KUTIPAN DOKUMEN:
----------------

PANCASILA SEBAGAI IDEOLOGI BANGSA DAN NEGARA


a. Pancasila sebagai ideologi bangsa

Pancasila sebagai ideologi bangsa adalah pancasila sebagai cita-cita negara atau cita-cita yang menjadi basis bagi suatu teori atau sistem kenegaraan untuk seluruh rakyat dan bangsa Indonesia 
Berdasarkan Tap. MPR No. XVIII/MPR/1998 tentang pencabutan ketetapan MPR tentang P4. Ditegaskan bahwa pancasila adalah dasar NKRI yang harus dilaksanakan secara konsisten dalam kehidupan berbangsa dan bernegara.

b. Pancasila sebagai ideologi negara

Pengertian ideologi-ideologi berasal dari bahasa yunani yaitu iden yang berarti melihat, atau idea yang berarti raut muka, perawakan, gagasan buah pikiran dan kata logi yang berarti ajaran, dengan demikian ideologi adalah ajaran atau ilmu tentang gagasan dan buah pikiran atau science des ideas (Marsudi, 2001).

Puspowardoyo (1992) menyebutkan bahwa ideologi dapat di rumuskan sebagai kompleks pengetahuan dan nilai secara keseluruhan menjadi landasan seseorang atau masyarakat untuk memahami jagat raya dan bumi seisinya, serta menentukan sikap dasar untuk mengolahnya. Berdasarkan pemahaman yang dihayatinya seseorang dapat menangkap apa yang dilihat benar dan tidak benar serta apa yang dinilai baik dan tidak baik.

Menurut pendapat Harol H.Titus defenisi dari ideologi adalah suatu istilah yang digunakan untuk sekelompok cita-cita mengenai berbagai macam masalah politik ekonomi filsafat sosial yang sering dilaksanakan bagi suatu rencana yang sistematis tentang suatu cita-cita yang dijalankan oleh sekelompok atau lapisan masyarakat.

1. Ciri-ciri ideologi adalah sebagai berikut :
  • Mempunyai derajat yang tertinggi sebagai nilai hidup kebangsaan dan kenegaraan 
  • Mewujudkan suatu asaz kerohanian, pandangan-pandangan hidup, pegangan hidup yang dipelihara diamalkan, dilestarikan kepada generasi berikutnya, diperjuangkan dan dipertahankan dengan kesediaan berkorban.

----------------

INFORMASI YANG DIBERIKAN:
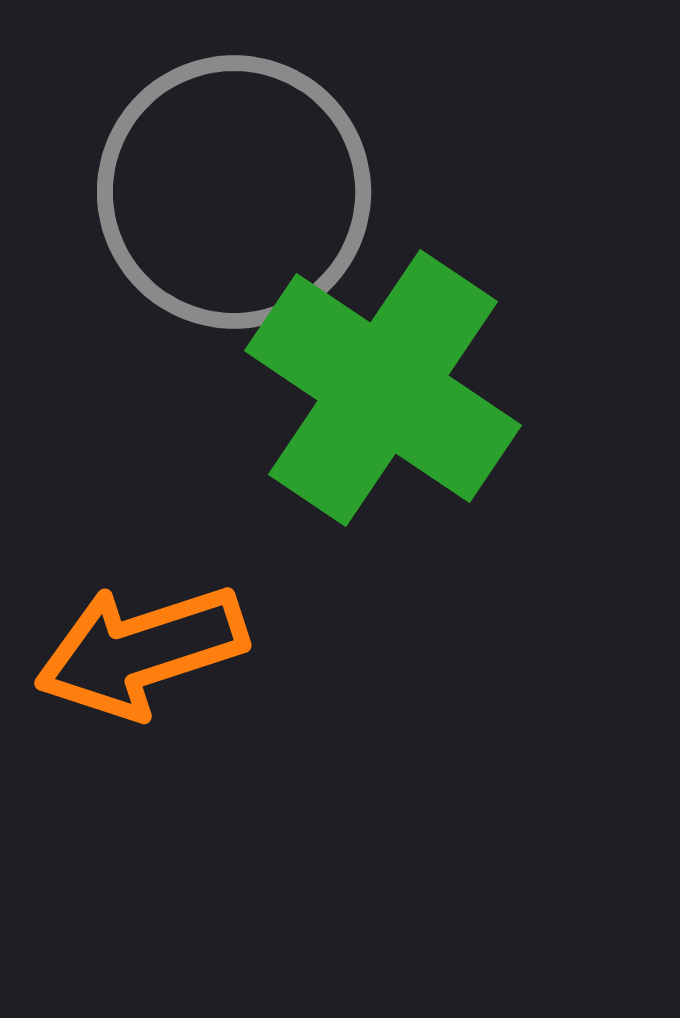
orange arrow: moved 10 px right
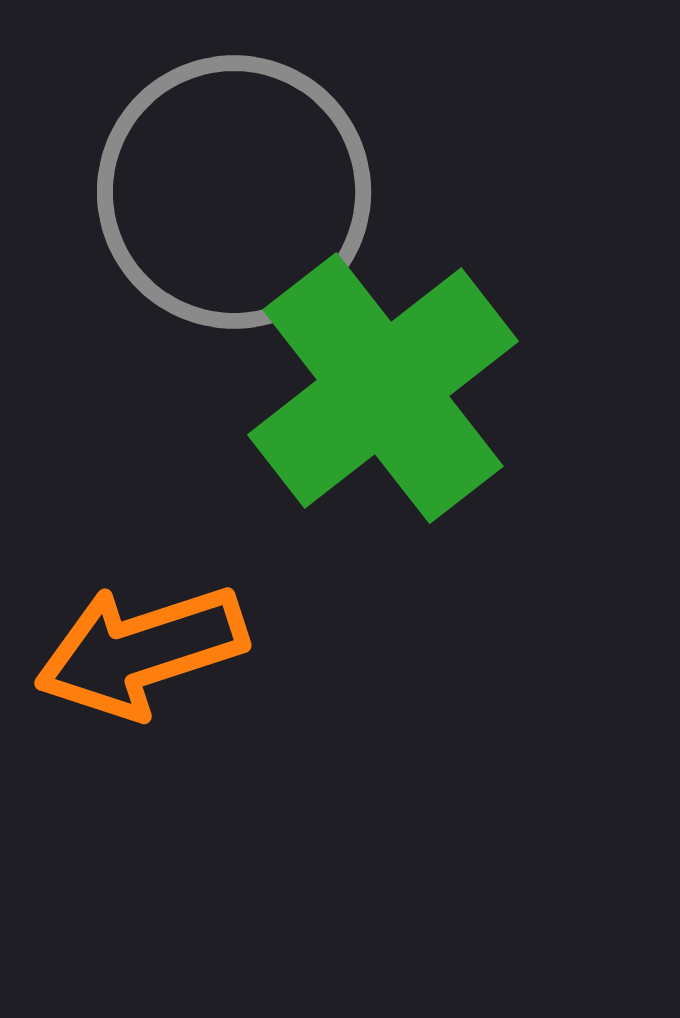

----------------

TINDAKAN YANG DIPERLUKAN:
[A] Tentukan apakah tiap pernyataan berikut sesuai dengan teks tentang Pancasila sebagai ideologi. Jawab ya atau tidak, lalu kutip kata-kata penentunya tanpa diubah: (i) kata "logi" berarti ajaran; (ii) Tap. MPR No. XVIII/MPR/1998 mengatur pengesahan P4; (iii) rumusan ideologi sebagai kompleks pengetahuan dan nilai dikemukakan oleh Marsudi.
[B] Teruskan teks tentang Pancasila sebagai ideologi, dimulai setelah butir ciri-ciri terakhir yang tercantum.

TANGGAPAN:
[A]
(i) Ya: "kata logi yang berarti ajaran".
(ii) Tidak: "tentang pencabutan ketetapan MPR tentang P4".
(iii) Tidak: "Puspowardoyo (1992) menyebutkan bahwa ideologi dapat di rumuskan sebagai kompleks pengetahuan dan nilai".

[B]
2. Fungsi ideologi menurut pakar dibidangnya :
  • Sebagai sarana untuk memformulasikan dan mengisi kehidupan manusia secara individual (cahyono,1986).
  • Sebagai jembatan pergeseran kendali kekuasaan dari generasi tua dengan generasi muda, (setiardja,2001).
  • Sebagai kekuatan yang mampu memberi semangat dan motivasi individu, masyarakat,dan bangsa untuk menjalani kehidupan dalam mencapai tujuan. (hidayat,2001).


PANCASILA SEBAGAI DASAR NEGARA


Pancasila dalam kedudukanya ini sering disebut sebagai dasar filsafat atau dasar falsafah negara (Philosofische Gronslag) dari Negara, ideologi negara atau Statsidee, dalam pengertian ini pancasila merupakan dasar nilai serta untuk mengatur pemerintahan negara atau dengan kata lain perkataan. 

Konsekuensinya seluruh pelaksanaan dan penyelenggara Negara terutama segala peraturan perundang-undangan termasuk proses reformasi dalam segala bidang dewasa ini dijabarkan dan diderivasikan dari nilai-nilai pancasila. Maka pancasila merupakan sumber dari segala sumber hukum, pancasila merupakan sumber kaidah hukum negara yang secara konstitusional mengatur negara Republik Indonesia beserta seluruh unsur-unsurnya yaitu rakyat wilayah, beserta Negara.

Sebagai dasar Negara, Pancasila merupakan suatu asas kerokhanian yang meliputi suasana kebatinan atau cita-cita hukum, sehingga merupakan suatu sumber nilai, norma serta kaidah, baik moral maupun hukum negara, dan menguasai dasar baik yang tertulis atau Undang-Undang Dasar maupun yang tidak tertulis atau dalam kedudukannya sebagai dasar negara, pancasila mempunyai kekuatan mengingat secara hukum.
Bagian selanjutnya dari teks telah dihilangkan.